Just goes to show how many full dies they where pumping out... the 4090 dies are essentially cast offs. They dedicated an insane amonut of fab space making those AD102s.

This is why I also believe Nvidia is willing to leave the gaming market. Those 4090 dies are technically not in datacenter parts. Things like the L40 are still using fully operational silicon... it might be clocked a bit lower but all cores are active. At this point I really don't understand what is stopping Nvidia from taking all those 4090 dies and making a step down AI accelerator. They resisted that this gen. But I really doubt they will when blackwell launches. I would be shocked if NV sells 90% operational Blackwell chips into a consumer gaming part. Those are going to go into a step down datacetner offering at this point. Which I think is exactly what Jensen is signeling. He does fully intend to leave the high end gaming market. From there I think the first time he can't "Win" the gaming benchmark race with mid teir silicon Nivida just leaves. I suspect 4090 supers... and if Intel and AMD are looking weak maybe a 5090 with silicon that in years past would be sold as a 70 class card. If Intel and AMD look like they will take the lead... ahh Nvidia no longer has time for gaming, all hands on the AI deck.
The H100's don't use AD102, the big servers that all the data centers are blowing each other over are the GH100 which is an 812mm2 monster in a proprietary SXM5 socket format.
The AD102 is still pretty big clocking in at 609mm2 and sizable, but assuming an 80% yield rate then 80% of the 102's were fully functional, and only 18% or so would have been needed to gimp down to the 4090 level with the remaining 2% or so being unusable

Nvidia was likely able to feed the 4090 demand using the parts that couldnt be binned for the RTX 6000

https://www.techpowerup.com/gpu-spe...phics processor is,mapping units, and 24 ROPs.
 
GPT 3 was trained on fuckin Voltas. The new new LLM's are yet to be built and the current ones are making massive undeniable accelerations to workloads that render you uncompetitive without them in some industries.
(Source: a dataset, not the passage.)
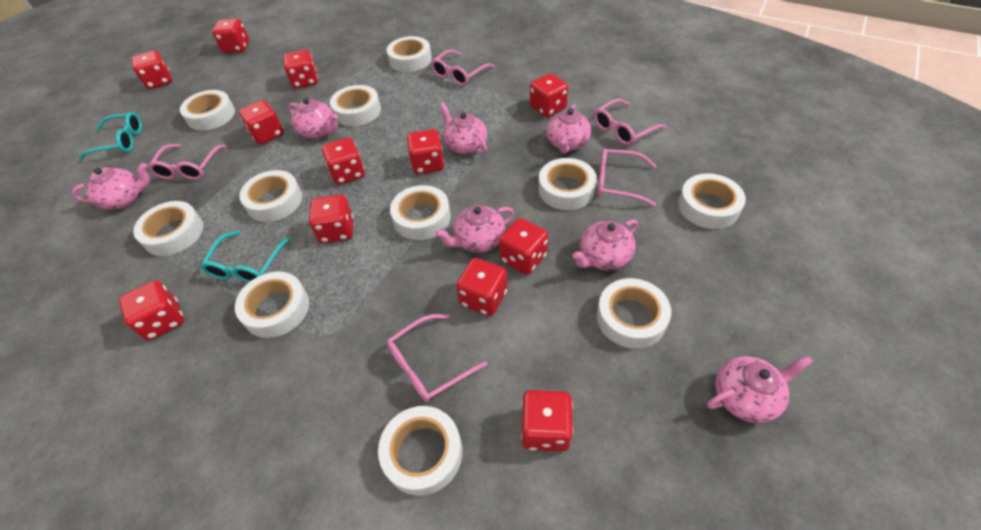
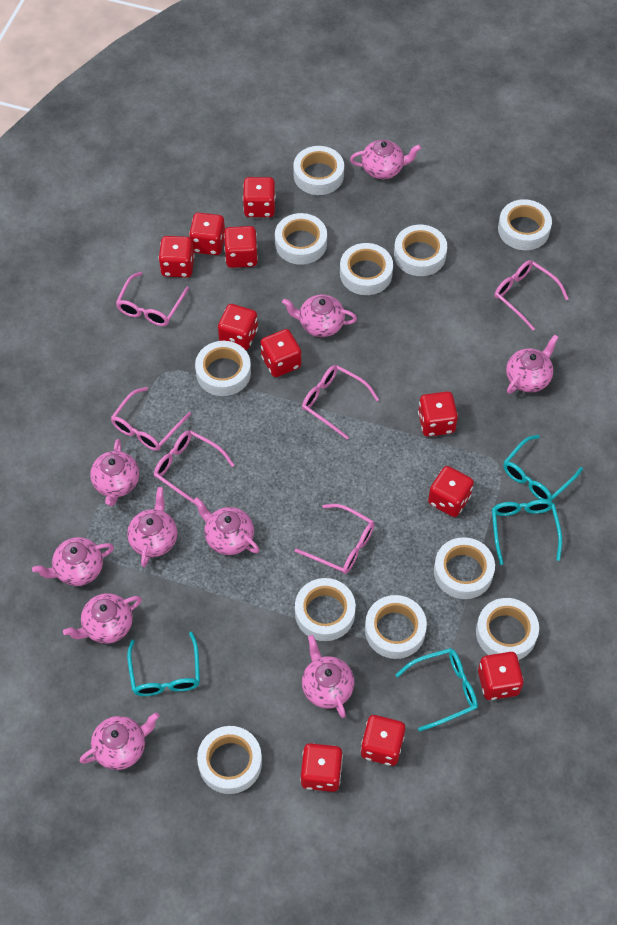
pink glasses: [148,144,226,180] [387,314,487,402] [431,50,494,86] [594,99,666,145] [597,149,656,206] = 5 -> [111,387,191,451] [116,272,189,326] [154,430,235,505] [295,504,375,574] [302,365,379,439] [494,260,569,330] = 6
pink teapot: [72,163,150,210] [288,98,338,139] [435,205,514,253] [440,102,487,155] [546,104,591,154] [572,219,638,271] [707,356,813,423] = 7 -> [32,537,114,586] [63,593,142,644] [80,712,159,770] [90,439,139,506] [127,487,177,567] [194,497,259,555] [282,295,357,337] [302,635,355,718] [350,140,421,179] [506,335,559,394] = 10
red dice: [119,281,184,341] [131,50,172,89] [212,19,249,53] [239,100,284,145] [283,50,318,89] [309,195,353,243] [322,138,365,185] [407,129,445,174] [456,258,507,316] [499,218,549,275] [521,390,573,452] [530,73,568,117] = 12 -> [159,236,195,278] [189,213,225,255] [218,304,258,350] [224,226,258,268] [243,177,276,217] [261,329,301,377] [300,743,343,792] [361,715,405,766] [418,392,458,437] [428,466,474,517] [478,652,523,700] = 11
turquoise glasses: [78,112,142,161] [200,231,292,283] = 2 -> [127,632,200,696] [396,648,478,731] [492,499,562,565] [503,435,583,501] = 4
But the thing is while training is a bitch, if you build something with practical application inferencing at scale is worse. If Co-pilot gets better, and its already at the point where some shops won't let you work without it, Microsoft has to keep scaling up datacenters as inferencing scales, even if the models get smaller and more efficient, Jevons Paradox kicks us all in the balls. (the fewer resources a task needs, the more resources you spend on that task)
 
GPT 3 was trained on fuckin Voltas. The new new LLM's are yet to be built and the current ones are making massive undeniable accelerations to workloads that render you uncompetitive without them in some industries.
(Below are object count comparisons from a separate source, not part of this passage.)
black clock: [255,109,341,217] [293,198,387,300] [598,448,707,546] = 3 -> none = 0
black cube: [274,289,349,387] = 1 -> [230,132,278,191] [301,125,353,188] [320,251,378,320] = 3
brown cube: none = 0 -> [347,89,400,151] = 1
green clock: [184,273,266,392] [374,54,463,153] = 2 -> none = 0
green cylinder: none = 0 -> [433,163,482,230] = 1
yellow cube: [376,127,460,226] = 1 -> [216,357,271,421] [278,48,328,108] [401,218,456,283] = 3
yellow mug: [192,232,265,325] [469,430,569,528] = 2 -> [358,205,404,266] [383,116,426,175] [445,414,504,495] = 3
But the thing is while training is a bitch, if you build something with practical application inferencing at scale is worse. If Co-pilot gets better, and its already at the point where some shops won't let you work without it, Microsoft has to keep scaling up datacenters as inferencing scales, even if the models get smaller and more efficient, Jevons Paradox kicks us all in the balls. (the fewer resources a task needs, the more resources you spend on that task)
And as it progresses and gets easier to use and more ubiquitous then more things use it that didn’t and the market expands.
But last I checked Nvidia has an overwhelming lead in the AI everything for the business stuff Nvidia is 8x faster than the next entry which is surprisingly Intel, with AMD not even on the charts.